# [YOUR INSTRUCTIONS]
Your answer should be every line of the records that contains the word "school".

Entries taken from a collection

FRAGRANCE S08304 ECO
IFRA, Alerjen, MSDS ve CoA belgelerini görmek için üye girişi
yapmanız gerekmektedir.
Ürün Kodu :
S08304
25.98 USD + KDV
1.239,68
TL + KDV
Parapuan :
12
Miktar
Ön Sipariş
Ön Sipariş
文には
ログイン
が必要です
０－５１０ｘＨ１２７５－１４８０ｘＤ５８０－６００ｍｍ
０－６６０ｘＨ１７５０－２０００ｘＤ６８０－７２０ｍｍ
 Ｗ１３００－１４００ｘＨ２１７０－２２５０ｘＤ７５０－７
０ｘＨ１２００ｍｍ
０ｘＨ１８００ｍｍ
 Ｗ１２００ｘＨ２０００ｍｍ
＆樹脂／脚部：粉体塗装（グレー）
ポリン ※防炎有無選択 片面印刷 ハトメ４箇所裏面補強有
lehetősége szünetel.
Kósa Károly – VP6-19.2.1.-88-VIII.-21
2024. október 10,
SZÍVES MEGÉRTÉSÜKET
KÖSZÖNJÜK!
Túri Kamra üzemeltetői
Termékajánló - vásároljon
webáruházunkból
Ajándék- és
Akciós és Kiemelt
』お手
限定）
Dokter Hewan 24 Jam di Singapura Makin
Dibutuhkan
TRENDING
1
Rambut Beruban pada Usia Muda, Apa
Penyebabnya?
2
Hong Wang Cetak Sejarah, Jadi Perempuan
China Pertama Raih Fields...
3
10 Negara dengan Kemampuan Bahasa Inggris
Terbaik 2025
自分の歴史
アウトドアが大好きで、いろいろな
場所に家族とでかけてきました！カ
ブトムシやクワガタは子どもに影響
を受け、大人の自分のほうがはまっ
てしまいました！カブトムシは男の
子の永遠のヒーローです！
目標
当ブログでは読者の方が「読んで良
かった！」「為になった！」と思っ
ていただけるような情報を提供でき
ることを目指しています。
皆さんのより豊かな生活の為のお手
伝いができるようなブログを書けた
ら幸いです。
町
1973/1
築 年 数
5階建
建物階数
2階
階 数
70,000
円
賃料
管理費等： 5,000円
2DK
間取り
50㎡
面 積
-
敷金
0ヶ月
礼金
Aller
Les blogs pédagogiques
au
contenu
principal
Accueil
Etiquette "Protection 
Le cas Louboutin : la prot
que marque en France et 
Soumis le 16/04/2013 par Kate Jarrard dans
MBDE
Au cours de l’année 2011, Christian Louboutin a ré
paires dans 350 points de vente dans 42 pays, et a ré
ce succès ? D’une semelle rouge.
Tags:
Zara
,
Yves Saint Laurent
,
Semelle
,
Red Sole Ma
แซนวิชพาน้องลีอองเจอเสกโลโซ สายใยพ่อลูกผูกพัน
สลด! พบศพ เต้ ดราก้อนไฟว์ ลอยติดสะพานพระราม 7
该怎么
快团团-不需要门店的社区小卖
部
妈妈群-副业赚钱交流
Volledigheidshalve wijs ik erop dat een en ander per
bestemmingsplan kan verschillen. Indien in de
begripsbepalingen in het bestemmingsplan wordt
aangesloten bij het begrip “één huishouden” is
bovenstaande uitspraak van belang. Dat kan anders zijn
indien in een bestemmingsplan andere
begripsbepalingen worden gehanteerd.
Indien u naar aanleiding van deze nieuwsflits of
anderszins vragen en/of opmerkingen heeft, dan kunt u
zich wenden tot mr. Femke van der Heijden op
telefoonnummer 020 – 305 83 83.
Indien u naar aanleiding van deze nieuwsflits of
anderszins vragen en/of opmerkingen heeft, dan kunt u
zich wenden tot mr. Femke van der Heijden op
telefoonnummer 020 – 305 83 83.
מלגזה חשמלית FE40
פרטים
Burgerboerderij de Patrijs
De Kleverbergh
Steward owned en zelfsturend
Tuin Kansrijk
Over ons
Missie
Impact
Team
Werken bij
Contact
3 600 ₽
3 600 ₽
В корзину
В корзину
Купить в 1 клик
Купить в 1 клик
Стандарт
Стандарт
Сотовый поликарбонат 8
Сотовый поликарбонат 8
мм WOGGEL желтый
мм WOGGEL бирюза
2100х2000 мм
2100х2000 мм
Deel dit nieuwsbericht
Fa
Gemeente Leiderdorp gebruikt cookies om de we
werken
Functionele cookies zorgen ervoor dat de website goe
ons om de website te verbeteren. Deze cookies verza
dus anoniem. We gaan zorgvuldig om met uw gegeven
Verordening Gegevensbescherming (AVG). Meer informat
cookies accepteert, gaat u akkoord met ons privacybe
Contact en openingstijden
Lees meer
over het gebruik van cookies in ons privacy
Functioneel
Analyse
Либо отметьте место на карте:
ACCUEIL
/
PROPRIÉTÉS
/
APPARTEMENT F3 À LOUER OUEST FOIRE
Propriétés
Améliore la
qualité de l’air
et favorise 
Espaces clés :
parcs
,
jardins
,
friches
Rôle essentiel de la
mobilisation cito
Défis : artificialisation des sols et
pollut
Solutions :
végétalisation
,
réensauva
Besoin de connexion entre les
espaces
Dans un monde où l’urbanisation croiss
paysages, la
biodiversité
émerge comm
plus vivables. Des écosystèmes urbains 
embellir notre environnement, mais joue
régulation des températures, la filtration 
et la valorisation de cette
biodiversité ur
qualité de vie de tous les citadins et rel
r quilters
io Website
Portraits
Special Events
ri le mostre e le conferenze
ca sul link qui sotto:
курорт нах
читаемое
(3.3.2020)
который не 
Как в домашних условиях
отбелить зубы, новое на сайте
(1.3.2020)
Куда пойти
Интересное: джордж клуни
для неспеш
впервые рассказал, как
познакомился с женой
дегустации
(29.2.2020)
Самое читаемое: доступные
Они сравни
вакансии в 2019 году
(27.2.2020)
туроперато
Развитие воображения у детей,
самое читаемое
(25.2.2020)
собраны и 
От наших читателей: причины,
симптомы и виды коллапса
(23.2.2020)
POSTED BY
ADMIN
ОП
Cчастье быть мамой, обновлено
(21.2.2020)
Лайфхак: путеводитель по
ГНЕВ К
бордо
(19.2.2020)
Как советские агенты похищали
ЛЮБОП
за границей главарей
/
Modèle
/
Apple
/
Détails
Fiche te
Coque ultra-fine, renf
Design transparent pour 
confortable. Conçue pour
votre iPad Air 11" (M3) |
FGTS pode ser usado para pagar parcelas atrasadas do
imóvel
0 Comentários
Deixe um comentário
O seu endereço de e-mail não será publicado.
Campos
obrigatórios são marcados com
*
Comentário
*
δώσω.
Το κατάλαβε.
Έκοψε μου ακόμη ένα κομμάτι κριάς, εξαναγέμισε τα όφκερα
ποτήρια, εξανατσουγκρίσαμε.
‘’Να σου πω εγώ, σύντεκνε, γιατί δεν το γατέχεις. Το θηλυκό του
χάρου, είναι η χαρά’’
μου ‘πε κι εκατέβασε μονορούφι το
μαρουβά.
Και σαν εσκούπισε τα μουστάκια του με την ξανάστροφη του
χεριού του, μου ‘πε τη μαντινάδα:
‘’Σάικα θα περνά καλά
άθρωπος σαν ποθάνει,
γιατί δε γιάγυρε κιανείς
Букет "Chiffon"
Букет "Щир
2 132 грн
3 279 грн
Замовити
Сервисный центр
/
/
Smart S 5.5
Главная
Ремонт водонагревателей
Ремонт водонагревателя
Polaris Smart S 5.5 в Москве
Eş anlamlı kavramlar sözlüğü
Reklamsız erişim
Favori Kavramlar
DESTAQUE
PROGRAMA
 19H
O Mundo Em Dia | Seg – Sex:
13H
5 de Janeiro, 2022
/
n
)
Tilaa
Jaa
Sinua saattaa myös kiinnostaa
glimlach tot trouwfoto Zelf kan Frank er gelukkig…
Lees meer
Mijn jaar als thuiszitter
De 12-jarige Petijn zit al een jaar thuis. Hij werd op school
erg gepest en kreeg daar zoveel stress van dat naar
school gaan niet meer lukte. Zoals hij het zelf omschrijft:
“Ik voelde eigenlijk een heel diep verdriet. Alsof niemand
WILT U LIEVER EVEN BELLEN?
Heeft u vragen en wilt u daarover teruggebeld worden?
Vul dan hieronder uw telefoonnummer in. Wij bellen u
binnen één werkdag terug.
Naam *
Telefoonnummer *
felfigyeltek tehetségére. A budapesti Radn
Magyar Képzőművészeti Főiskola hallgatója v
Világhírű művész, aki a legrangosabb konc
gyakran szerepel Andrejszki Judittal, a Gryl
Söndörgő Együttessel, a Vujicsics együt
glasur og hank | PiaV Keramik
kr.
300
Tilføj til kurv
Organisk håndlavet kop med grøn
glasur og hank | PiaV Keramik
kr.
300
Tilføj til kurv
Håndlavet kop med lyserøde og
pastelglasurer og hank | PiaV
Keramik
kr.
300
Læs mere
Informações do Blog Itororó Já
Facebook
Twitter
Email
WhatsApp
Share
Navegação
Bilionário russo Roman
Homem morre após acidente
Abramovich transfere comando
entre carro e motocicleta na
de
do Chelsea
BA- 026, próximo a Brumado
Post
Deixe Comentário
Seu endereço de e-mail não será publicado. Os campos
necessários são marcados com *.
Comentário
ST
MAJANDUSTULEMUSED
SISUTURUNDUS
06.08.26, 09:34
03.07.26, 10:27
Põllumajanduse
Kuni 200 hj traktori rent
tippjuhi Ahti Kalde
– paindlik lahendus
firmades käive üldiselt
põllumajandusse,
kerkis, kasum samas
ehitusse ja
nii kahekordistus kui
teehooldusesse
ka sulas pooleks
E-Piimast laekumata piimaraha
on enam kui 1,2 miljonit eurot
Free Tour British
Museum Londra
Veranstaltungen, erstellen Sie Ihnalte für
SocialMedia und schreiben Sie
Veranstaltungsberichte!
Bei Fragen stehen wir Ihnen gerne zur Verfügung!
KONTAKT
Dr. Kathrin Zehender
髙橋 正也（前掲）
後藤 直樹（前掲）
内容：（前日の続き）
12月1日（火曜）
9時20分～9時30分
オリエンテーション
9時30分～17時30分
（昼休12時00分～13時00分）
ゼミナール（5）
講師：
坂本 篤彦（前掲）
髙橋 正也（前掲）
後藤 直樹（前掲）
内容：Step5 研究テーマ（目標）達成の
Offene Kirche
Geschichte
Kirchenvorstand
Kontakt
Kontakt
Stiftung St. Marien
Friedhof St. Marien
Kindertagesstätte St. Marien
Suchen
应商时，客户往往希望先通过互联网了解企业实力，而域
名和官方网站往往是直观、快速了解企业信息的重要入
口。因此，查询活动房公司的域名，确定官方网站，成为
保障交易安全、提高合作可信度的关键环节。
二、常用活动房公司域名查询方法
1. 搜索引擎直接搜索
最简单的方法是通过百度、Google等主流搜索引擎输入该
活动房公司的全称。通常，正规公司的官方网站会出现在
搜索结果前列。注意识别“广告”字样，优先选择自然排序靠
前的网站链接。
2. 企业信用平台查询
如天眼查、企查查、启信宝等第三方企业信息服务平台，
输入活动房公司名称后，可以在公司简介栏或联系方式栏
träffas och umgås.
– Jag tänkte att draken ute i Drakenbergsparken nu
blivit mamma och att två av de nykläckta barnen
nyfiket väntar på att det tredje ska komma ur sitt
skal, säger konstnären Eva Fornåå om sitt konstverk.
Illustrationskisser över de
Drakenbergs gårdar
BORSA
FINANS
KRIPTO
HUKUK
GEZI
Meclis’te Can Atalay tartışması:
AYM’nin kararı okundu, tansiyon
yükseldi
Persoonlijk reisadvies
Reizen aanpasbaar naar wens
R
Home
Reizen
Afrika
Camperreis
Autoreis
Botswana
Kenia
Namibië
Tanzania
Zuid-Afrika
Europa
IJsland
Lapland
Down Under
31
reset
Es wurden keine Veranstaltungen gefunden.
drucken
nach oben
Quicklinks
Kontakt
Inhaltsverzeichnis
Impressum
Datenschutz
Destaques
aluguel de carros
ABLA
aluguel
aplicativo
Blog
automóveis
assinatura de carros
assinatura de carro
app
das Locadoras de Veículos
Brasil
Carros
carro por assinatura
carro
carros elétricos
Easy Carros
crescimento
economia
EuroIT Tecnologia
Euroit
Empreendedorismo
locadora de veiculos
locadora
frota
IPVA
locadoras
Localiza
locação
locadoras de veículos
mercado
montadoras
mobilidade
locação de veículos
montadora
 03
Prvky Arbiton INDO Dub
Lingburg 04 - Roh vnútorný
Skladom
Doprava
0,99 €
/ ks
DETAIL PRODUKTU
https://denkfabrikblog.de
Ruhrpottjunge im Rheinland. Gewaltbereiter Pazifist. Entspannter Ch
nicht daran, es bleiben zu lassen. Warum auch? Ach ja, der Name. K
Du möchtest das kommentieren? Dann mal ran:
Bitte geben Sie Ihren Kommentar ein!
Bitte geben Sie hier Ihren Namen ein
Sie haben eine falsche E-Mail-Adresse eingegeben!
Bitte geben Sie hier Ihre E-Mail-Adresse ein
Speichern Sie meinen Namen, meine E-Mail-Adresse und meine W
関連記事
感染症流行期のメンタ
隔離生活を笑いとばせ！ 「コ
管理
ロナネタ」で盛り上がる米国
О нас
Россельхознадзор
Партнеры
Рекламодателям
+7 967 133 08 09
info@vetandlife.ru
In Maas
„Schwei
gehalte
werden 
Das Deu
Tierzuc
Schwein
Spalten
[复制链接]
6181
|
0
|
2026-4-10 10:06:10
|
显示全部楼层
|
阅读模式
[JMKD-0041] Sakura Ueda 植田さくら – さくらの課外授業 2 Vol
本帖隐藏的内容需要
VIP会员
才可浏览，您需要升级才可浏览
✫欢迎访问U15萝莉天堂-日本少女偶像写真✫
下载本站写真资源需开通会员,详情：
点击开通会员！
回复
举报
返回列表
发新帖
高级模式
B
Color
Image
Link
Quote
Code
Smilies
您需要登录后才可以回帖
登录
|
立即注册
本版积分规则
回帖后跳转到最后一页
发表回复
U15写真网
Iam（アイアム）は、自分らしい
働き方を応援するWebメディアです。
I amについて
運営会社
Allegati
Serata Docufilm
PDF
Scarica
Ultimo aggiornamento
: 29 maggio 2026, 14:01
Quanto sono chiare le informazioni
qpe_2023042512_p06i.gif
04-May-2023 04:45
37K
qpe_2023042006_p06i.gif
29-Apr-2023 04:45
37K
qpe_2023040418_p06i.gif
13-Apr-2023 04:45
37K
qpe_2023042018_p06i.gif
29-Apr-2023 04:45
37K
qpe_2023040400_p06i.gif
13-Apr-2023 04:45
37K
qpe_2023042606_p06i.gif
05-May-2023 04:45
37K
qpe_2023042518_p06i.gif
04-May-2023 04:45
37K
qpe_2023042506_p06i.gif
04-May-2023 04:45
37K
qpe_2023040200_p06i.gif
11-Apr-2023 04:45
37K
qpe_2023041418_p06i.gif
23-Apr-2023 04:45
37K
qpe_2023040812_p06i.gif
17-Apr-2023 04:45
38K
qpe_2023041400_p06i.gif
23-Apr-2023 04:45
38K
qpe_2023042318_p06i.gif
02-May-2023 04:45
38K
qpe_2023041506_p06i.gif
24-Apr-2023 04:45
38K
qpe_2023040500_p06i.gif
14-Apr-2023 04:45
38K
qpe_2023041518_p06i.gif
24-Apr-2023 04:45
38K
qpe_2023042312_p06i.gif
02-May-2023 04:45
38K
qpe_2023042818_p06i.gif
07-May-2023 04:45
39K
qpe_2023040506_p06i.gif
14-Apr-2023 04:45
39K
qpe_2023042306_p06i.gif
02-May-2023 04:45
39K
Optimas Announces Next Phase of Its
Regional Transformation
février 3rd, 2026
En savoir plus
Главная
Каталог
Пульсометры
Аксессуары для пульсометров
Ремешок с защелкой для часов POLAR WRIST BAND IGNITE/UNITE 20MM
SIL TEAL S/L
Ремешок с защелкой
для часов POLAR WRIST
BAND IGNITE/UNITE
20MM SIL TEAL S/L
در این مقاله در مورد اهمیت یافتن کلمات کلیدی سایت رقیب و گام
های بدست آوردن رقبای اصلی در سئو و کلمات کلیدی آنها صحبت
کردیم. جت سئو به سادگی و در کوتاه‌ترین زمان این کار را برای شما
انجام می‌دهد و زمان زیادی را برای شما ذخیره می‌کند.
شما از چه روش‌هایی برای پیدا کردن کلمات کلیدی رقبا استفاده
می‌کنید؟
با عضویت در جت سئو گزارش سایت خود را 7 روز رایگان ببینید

# [FINAL ANSWER]
De 12-jarige Petijn zit al een jaar thuis. Hij werd op school
school gaan niet meer lukte. Zoals hij het zelf omschrijft:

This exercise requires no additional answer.